**TASK PROMPT**
Rewrite the text of all the data, changing "News Update" to "Latest News" and leaving everything else the same. Leave the pictures out of your answer.

**Saved entries**
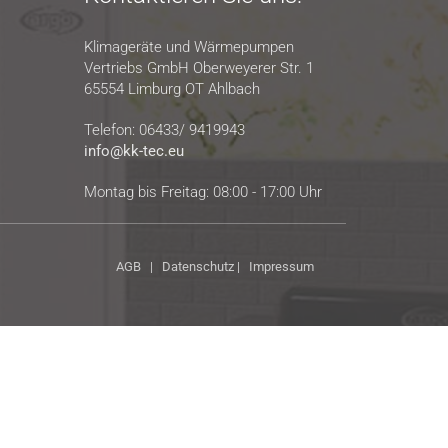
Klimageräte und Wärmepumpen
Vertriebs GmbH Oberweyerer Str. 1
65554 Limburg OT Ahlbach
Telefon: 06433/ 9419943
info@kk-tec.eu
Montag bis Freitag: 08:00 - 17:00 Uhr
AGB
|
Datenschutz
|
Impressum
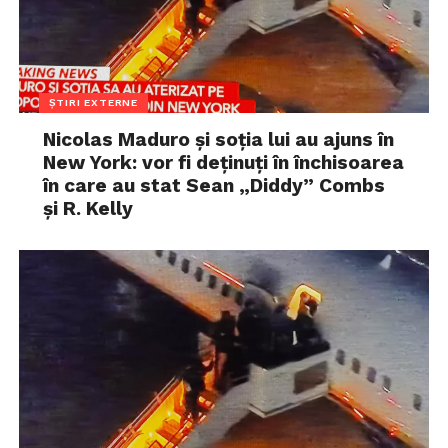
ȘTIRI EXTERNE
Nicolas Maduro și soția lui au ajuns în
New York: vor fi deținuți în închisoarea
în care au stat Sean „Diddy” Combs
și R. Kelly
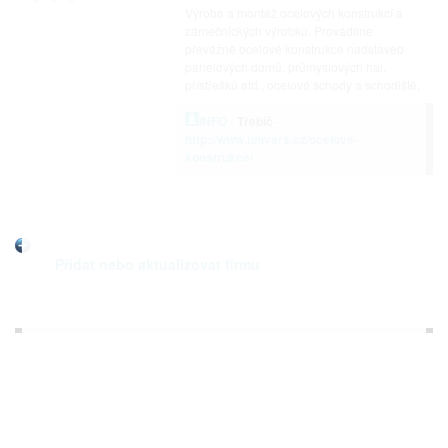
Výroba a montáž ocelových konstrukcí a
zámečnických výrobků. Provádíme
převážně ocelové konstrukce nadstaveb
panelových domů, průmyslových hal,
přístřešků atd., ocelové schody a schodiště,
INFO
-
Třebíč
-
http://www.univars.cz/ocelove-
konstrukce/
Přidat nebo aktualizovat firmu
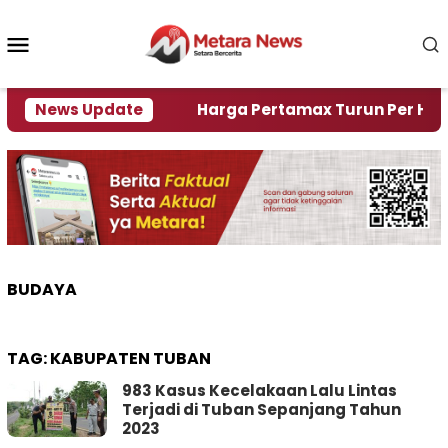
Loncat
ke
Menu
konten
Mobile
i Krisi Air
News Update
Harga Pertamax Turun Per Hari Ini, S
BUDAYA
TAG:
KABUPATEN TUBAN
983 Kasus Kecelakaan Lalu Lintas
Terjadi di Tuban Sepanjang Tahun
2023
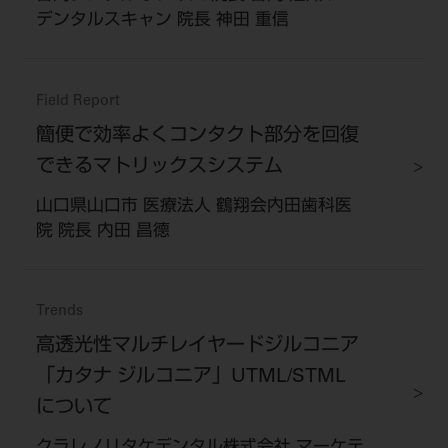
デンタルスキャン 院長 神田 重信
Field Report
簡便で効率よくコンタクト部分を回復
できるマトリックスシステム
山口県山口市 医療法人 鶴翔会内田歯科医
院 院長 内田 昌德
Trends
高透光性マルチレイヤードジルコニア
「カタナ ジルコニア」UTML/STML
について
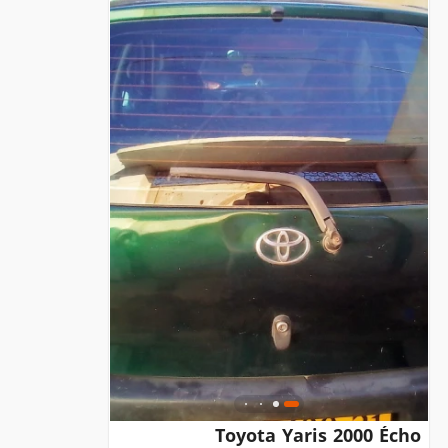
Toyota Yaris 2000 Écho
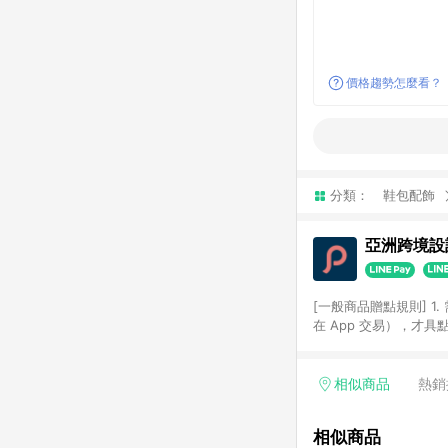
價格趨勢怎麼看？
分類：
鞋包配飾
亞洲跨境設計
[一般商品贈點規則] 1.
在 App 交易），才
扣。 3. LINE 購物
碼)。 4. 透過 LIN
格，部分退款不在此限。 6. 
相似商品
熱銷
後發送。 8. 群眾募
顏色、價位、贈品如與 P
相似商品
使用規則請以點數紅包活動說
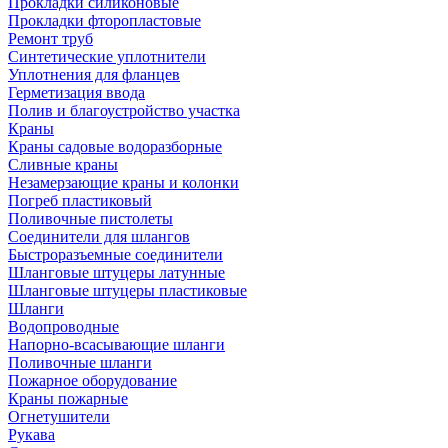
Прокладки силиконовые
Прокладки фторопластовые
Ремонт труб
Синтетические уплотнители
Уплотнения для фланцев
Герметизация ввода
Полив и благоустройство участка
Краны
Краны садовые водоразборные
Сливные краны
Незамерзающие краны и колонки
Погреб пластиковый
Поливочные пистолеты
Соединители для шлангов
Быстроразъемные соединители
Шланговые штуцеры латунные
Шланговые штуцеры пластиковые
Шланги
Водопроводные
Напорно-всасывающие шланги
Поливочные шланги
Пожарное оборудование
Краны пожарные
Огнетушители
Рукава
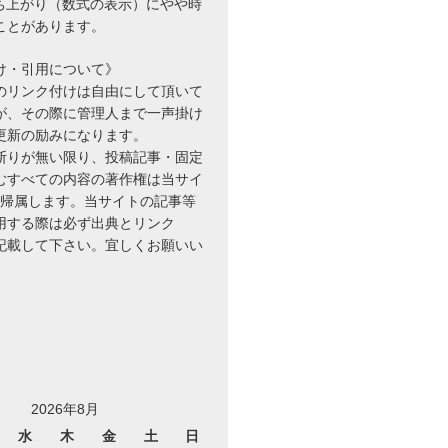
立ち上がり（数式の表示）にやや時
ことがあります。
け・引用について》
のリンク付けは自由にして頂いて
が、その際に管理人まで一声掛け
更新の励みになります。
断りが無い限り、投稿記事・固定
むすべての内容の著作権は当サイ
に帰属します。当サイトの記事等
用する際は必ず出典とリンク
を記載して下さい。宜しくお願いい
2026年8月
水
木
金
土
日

**EXERCISE RESPONSE**
Klimageräte und Wärmepumpen
Vertriebs GmbH Oberweyerer Str. 1
65554 Limburg OT Ahlbach
Telefon: 06433/ 9419943
info@kk-tec.eu
Montag bis Freitag: 08:00 - 17:00 Uhr
AGB
|
Datenschutz
|
Impressum
ȘTIRI EXTERNE
Nicolas Maduro și soția lui au ajuns în
New York: vor fi deținuți în închisoarea
în care au stat Sean „Diddy” Combs
și R. Kelly
Výroba a montáž ocelových konstrukcí a
zámečnických výrobků. Provádíme
převážně ocelové konstrukce nadstaveb
panelových domů, průmyslových hal,
přístřešků atd., ocelové schody a schodiště,
INFO
-
Třebíč
-
http://www.univars.cz/ocelove-
konstrukce/
Přidat nebo aktualizovat firmu
Loncat
ke
Menu
konten
Mobile
i Krisi Air
Latest News
Harga Pertamax Turun Per Hari Ini, S
BUDAYA
TAG:
KABUPATEN TUBAN
983 Kasus Kecelakaan Lalu Lintas
Terjadi di Tuban Sepanjang Tahun
2023
デンタルスキャン 院長 神田 重信
Field Report
簡便で効率よくコンタクト部分を回復
できるマトリックスシステム
山口県山口市 医療法人 鶴翔会内田歯科医
院 院長 内田 昌德
Trends
高透光性マルチレイヤードジルコニア
「カタナ ジルコニア」UTML/STML
について
Toyota Yaris 2000 Écho
價格趨勢怎麼看？
分類：
鞋包配飾
亞洲跨境設計
[一般商品贈點規則] 1.
在 App 交易），才
扣。 3. LINE 購物
碼)。 4. 透過 LIN
格，部分退款不在此限。 6. 
相似商品
熱銷
後發送。 8. 群眾募
顏色、價位、贈品如與 P
相似商品
使用規則請以點數紅包活動說
Прокладки силиконовые
Прокладки фторопластовые
Ремонт труб
Синтетические уплотнители
Уплотнения для фланцев
Герметизация ввода
Полив и благоустройство участка
Краны
Краны садовые водоразборные
Сливные краны
Незамерзающие краны и колонки
Погреб пластиковый
Поливочные пистолеты
Соединители для шлангов
Быстроразъемные соединители
Шланговые штуцеры латунные
Шланговые штуцеры пластиковые
Шланги
Водопроводные
Напорно-всасывающие шланги
Поливочные шланги
Пожарное оборудование
Краны пожарные
Огнетушители
Рукава
立ち上がり（数式の表示）にやや時
ことがあります。
け・引用について》
のリンク付けは自由にして頂いて
が、その際に管理人まで一声掛け
更新の励みになります。
断りが無い限り、投稿記事・固定
むすべての内容の著作権は当サイ
に帰属します。当サイトの記事等
用する際は必ず出典とリンク
を記載して下さい。宜しくお願いい
2026年8月
水
木
金
土
日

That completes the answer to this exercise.